Microscopy Research and Technique | 2008
Maurizio Vertemati; Laura Vizzotto; Claudia Moscheni; A.P. Dhillon; Amar P. Dhillon; Alberto Quaglia
Objective: To explore how morphometry can minimize subjectivity in the assessment of liver nodules in cirrhosis using a novel classification tool. Study design: Ten hepatocellular carcinoma (HCC), 6 large regenerative nodules (LRN), and 34 regenerative (cirrhotic) nodules (RN), obtained from cirrhotic explant livers, were analyzed using a Kontron‐Zeiss KS400 image analyzer.

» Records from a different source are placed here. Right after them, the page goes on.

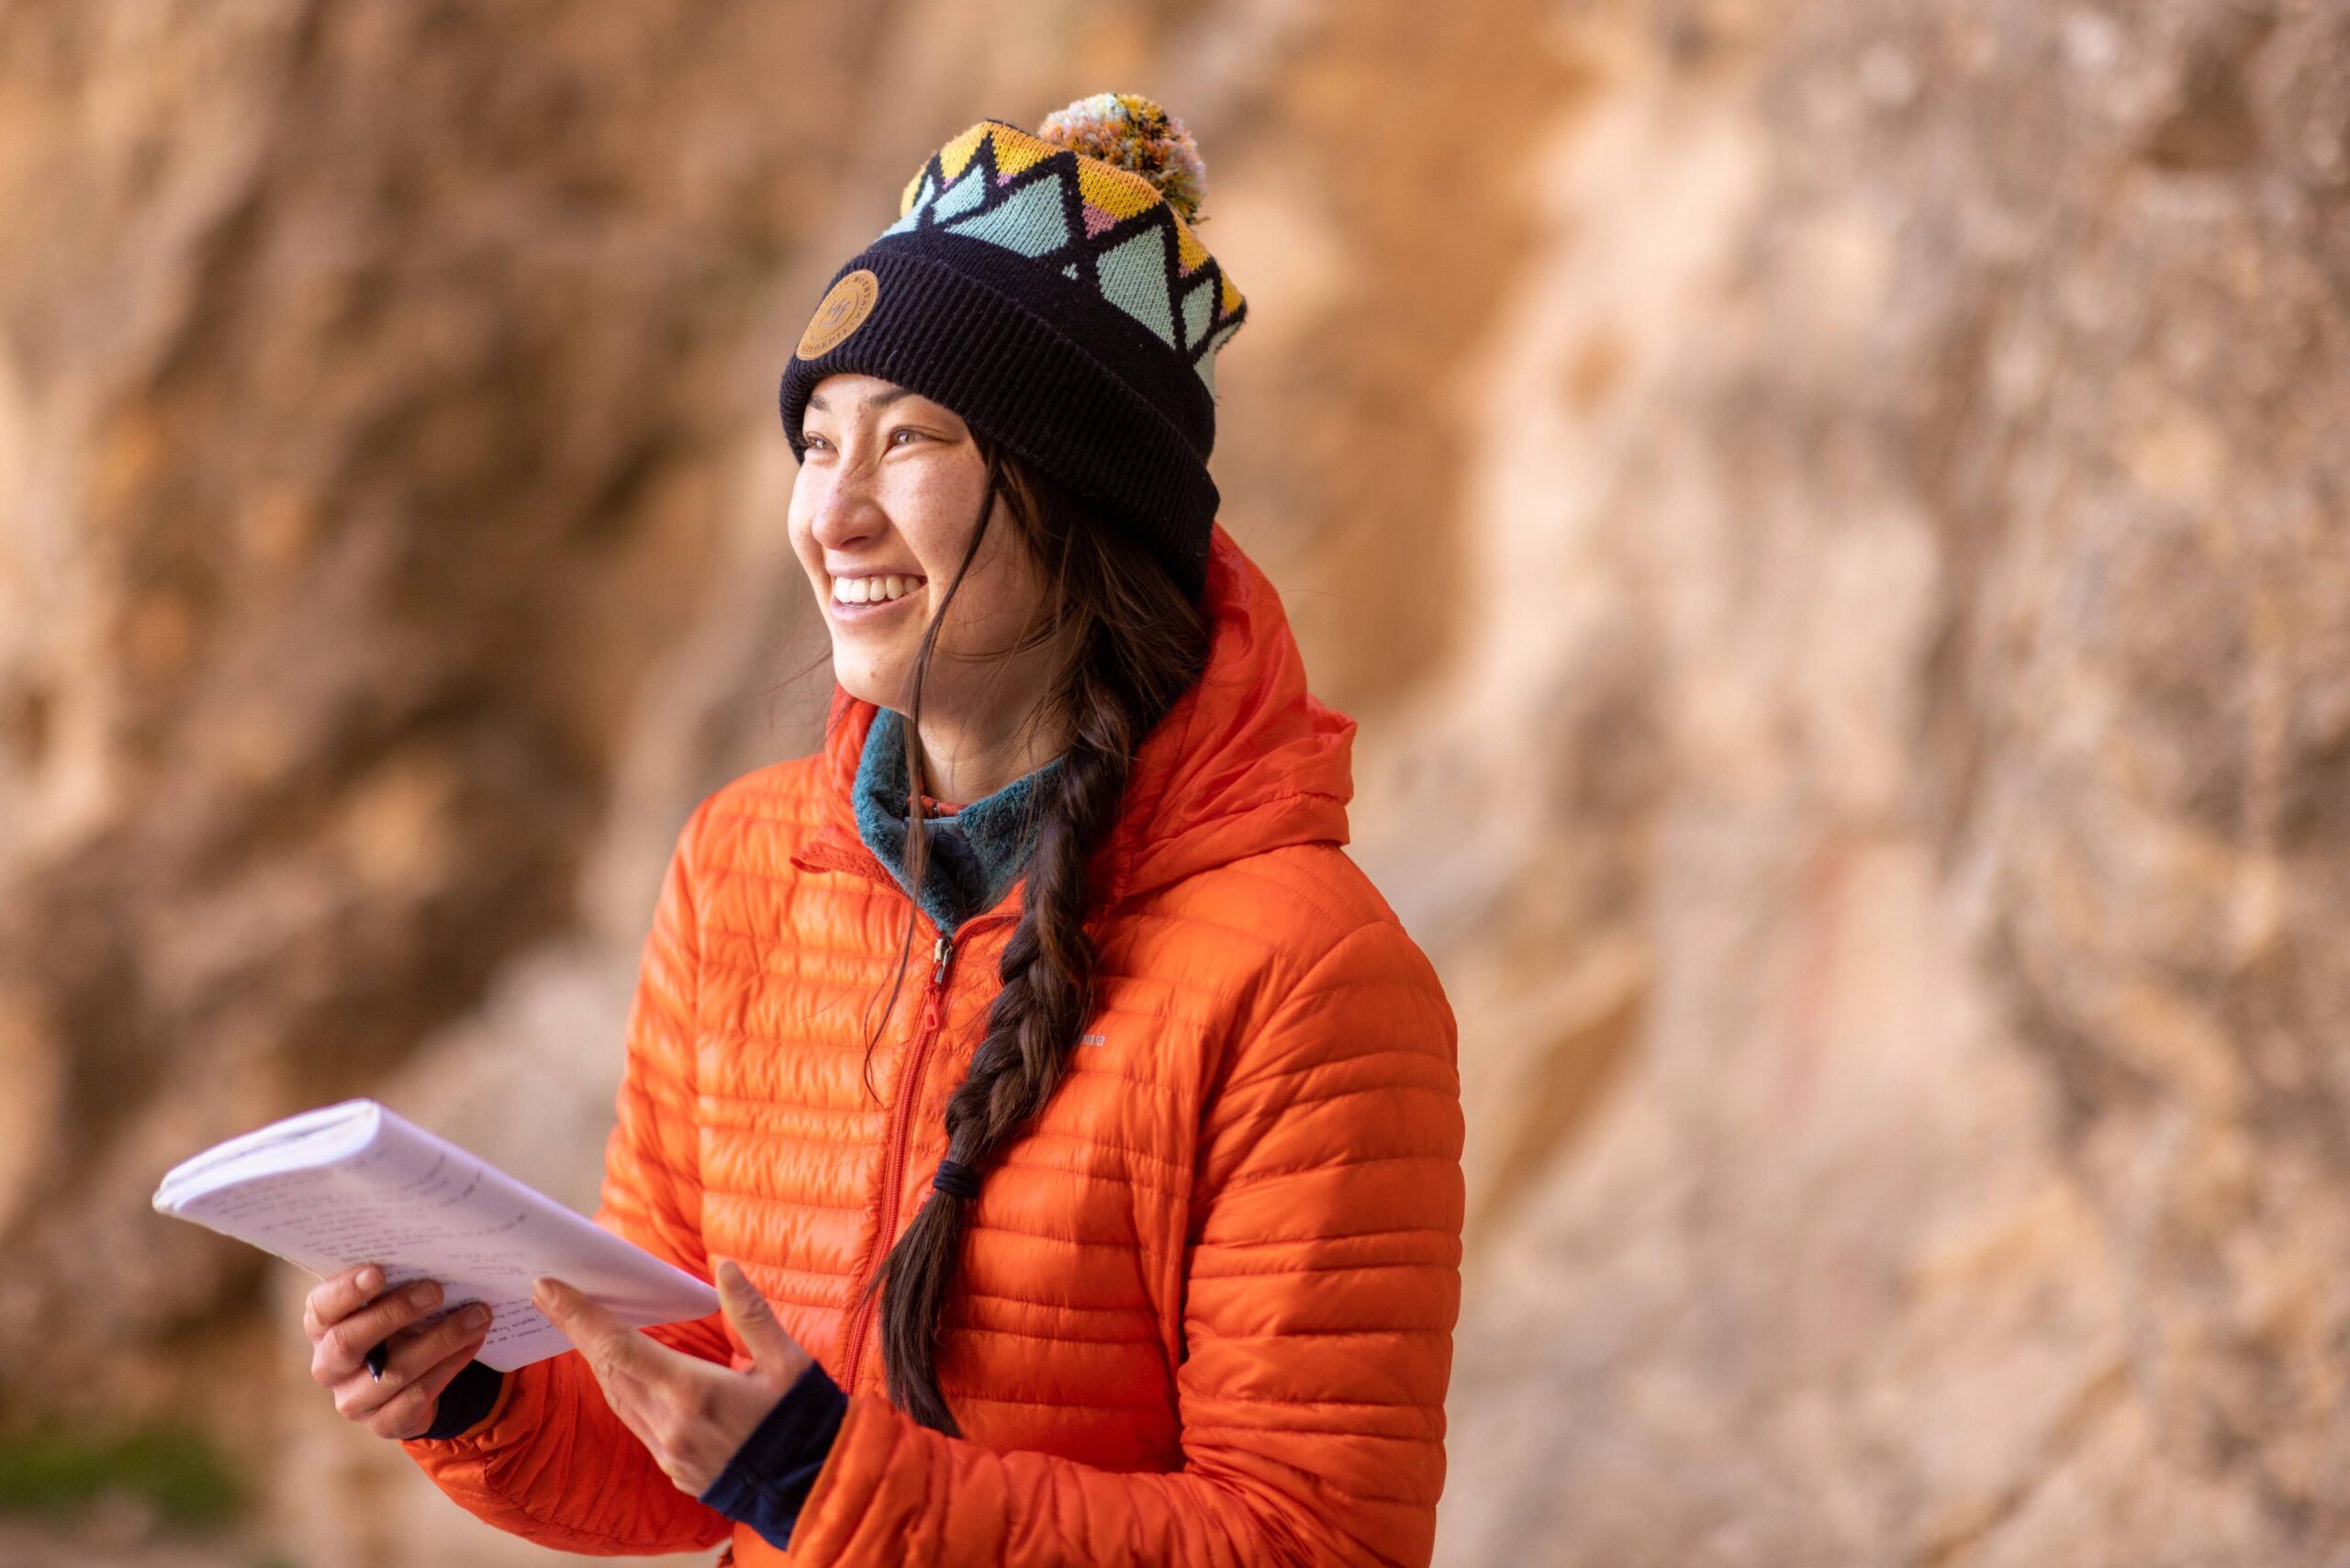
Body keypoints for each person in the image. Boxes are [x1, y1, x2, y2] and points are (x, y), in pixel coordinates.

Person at [298, 92, 1464, 1567]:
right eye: (816, 444)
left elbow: (1313, 1544)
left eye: (909, 440)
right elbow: (684, 1428)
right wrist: (474, 1391)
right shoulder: (740, 868)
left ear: (1082, 498)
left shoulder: (1304, 974)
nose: (831, 516)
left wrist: (825, 1483)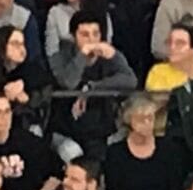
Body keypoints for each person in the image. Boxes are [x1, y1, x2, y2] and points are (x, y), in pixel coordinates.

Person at [49, 12, 138, 156]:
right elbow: (69, 82)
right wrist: (82, 55)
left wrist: (93, 87)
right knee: (72, 152)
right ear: (73, 36)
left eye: (96, 34)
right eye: (85, 35)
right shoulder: (59, 58)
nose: (91, 40)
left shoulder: (110, 56)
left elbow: (131, 81)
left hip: (102, 130)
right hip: (66, 131)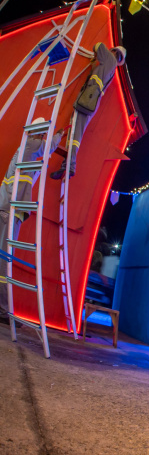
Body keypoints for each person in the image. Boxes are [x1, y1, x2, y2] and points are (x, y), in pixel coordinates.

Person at [0, 129, 64, 316]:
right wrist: (59, 135)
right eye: (42, 134)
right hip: (9, 212)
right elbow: (48, 146)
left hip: (9, 211)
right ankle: (3, 311)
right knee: (4, 262)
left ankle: (2, 309)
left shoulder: (26, 156)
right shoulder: (29, 146)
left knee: (3, 260)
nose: (42, 138)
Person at [51, 42, 126, 180]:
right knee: (75, 133)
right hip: (91, 100)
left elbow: (97, 45)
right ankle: (67, 165)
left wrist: (97, 53)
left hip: (87, 98)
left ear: (114, 52)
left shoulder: (110, 58)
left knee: (75, 133)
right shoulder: (111, 69)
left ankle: (70, 165)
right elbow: (95, 76)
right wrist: (94, 64)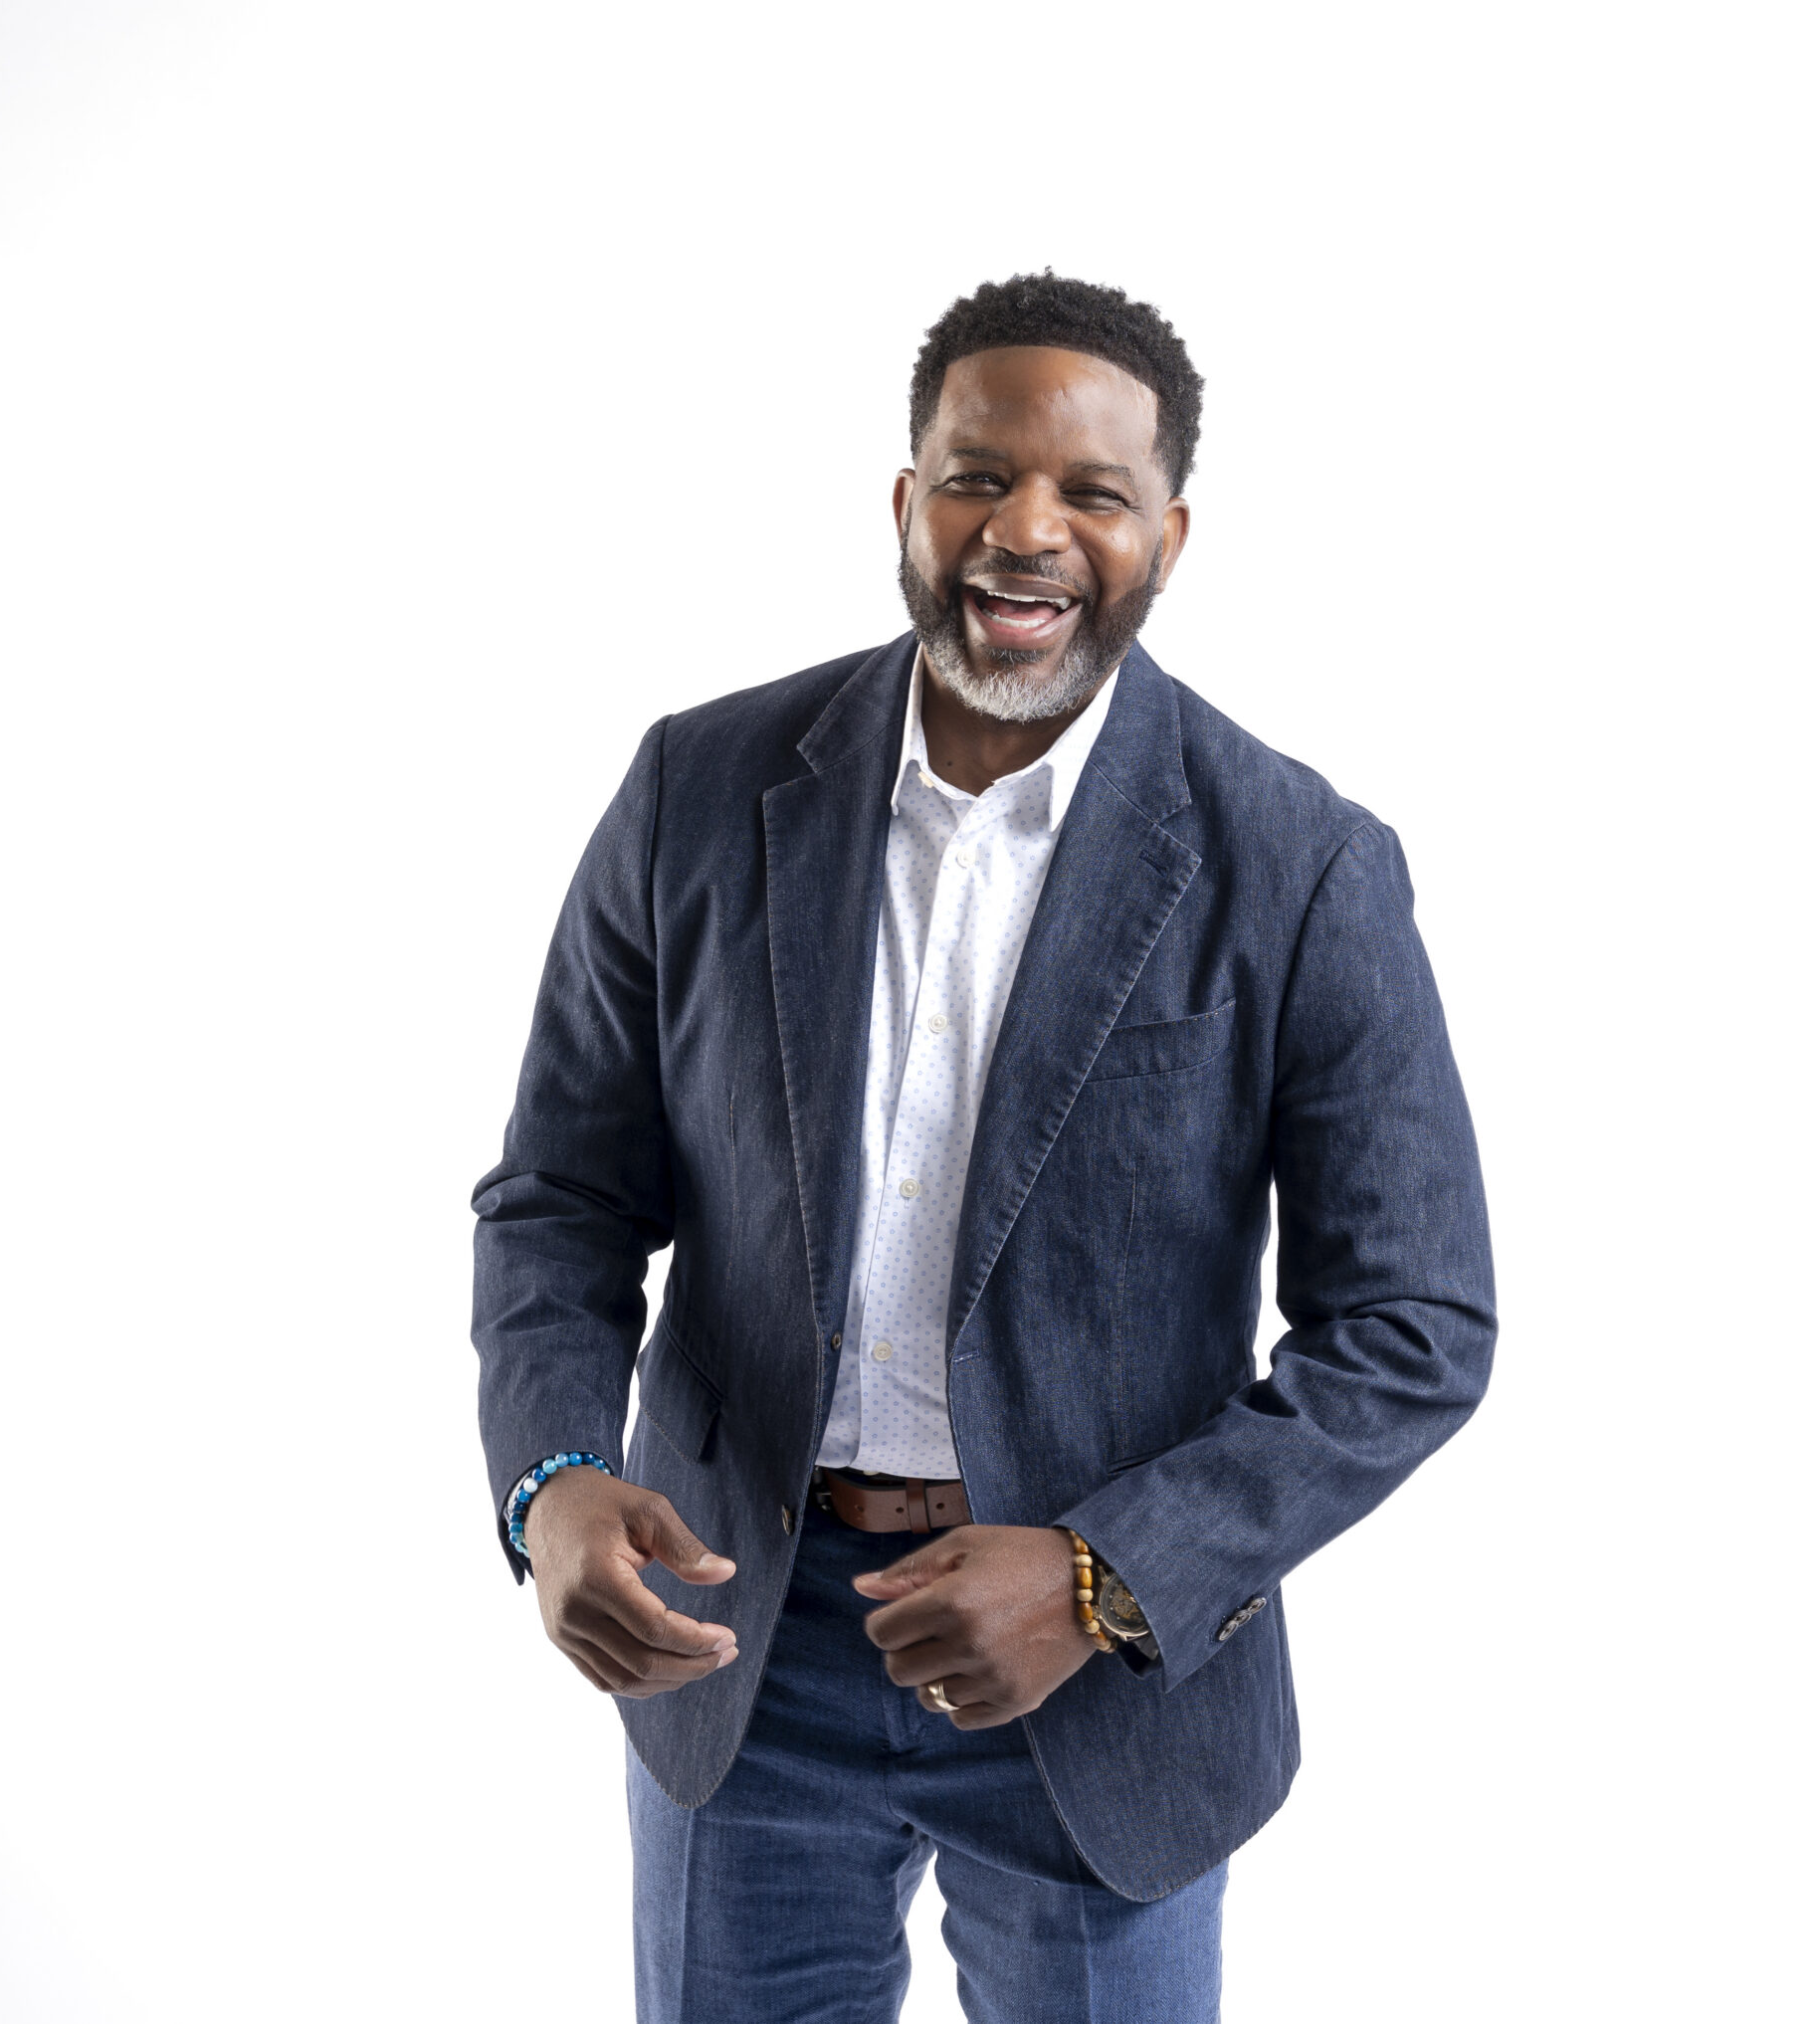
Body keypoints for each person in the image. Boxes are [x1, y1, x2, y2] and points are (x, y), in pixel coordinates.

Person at [472, 272, 1496, 2023]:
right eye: (976, 477)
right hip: (737, 1635)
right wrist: (551, 1477)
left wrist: (1101, 1579)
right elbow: (559, 1200)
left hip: (1099, 1679)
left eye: (1092, 492)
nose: (1026, 530)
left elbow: (1416, 1324)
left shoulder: (1301, 863)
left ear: (1169, 536)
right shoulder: (697, 790)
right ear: (905, 500)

We generated a morphometric model based on the analysis of volume fractions occupied by hepatocyte nuclei/cytoplasm, sinusoidal endothelium and lumen, neoplastic acini, fibrosis, centrilobular veins, portal arteries, veins and bile ducts, individual lesional arteries (smooth muscle actin), and capillarized sinusoids (CD34), and on surface fraction occupied by reticulin, and number in unit volume and size distribution of hepatocyte nuclei, and mean hepatocyte nucleus diameter and volume. Results: Volume fraction of capillarized sinusoids and of individual lesional arteries were more prominent in HCC and LRNs, when compared with RN, whereas surface fraction of reticulin was markedly decreased in HCC. The morphometric values of these three features were integrated into our classification tool to construct a hybrid system, which reclassified the nodules in the same categories. Conclusion: Our novel hybrid classification tool may minimize subjectivity in the histological assessment of nodular lesions in cirrhosis. Microsc. Res. Tech., 2008.